В отличие от ребенка, взрослый человек лишен счастливой гармонии замкнутой внутренней жизни. Его внешнее бытие и его внутренний мир развиваются по одним я тем же законам. И смерть - не игра, а гибель всерьез. И абсурд - не веселое представление, а мучительное чувство бессмысленности существования. Характерная условность, абсурдность, театральность многих взрослых вещей Петрушевской, как пьес, так и рассказов, оказывается, лишена той естественной легкости и внутренней гармонии, которая присуща ее детским произведениям. Попытка детского отстранения от жизни на взрослом материале, на взрослом чувствовании жизни неизбежно приводит к утрате единства мира, к его надлому, к жесткости. Не детской жесткости игры, где все не взаправду, где все понарошку, а холодной, рассудочной жесткости взрослого человека, сознательно абстрагирующегося от мира и перестающего воспринимать его боль.

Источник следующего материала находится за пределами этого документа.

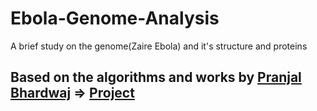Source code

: # Ebola-Genome-Analysis
A brief study on the genome(Zaire Ebola) and it's structure and proteins

## Based on the algorithms and works by [Pranjal Bhardwaj](https://github.com/Bhard27) => [Project](https://github.com/Bhard27/COVID-Genome-DS)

Это легко прослеживается в цикле «Песни восточных славян». В рассказе «Новый район» женщина рождает недоношенного ребенка, «и ребеночек, после месяца жизни в инкубаторе, подумаешь, что в нем было, двести пятьдесят граммов, пачка творога, - он умер, его даже не отдали похоронить...». Сравнение ребенка с пачкой творога еще не раз, с завидной настойчивостью повторится в рассказе. Повторится мимоходом, как бы между прочим, как нечто само собой разумеющееся... «У жены открылось молоко, она четыре раза в день ездила в институт сдаиваться, а ее молоком необязательно кормили именно их пачку творога, были и другие, блатные дети...» «Наконец жена Василия все-таки забеременела, очень уж она хотела ребеночка, загладить память о пачке творога...» В этом равнодушном уподоблении человеческого существа пищевому продукту есть что-то грубо разрушающее некие нравственные законы, законы жизни, саму жизнь. И не только жизнь того бытового мира, в котором вращаются герои Петрушевской, но и мир самого рассказа, художественный мир произведения.

Конечно, в искусстве есть неизбежный диссонанс: и порой именно через разлад, через грязь и кровь познается высшее. Искусство словно растягивает жизнь между двумя полюсами напряжения - хаосом и гармонией, и ощущение этих двух точек разом рождает прорыв, именуемый катарсисом. Но «пачка творога» из рассказа Петрушевской - не полюс жизни и крайняя ее точка, ибо это вне жизни, вне художественности. Бытие настолько «растягивается» между двумя полюсами, что наконец неизбежно рвется какая-то нить - в руках остаются лишь обрывки художественной ткани произведения. Разрыв этот неизбежен, идет процесс придумывания все новых и новых «ужасов», жизнь испытывается на прочность, над жизнью ставится эксперимент...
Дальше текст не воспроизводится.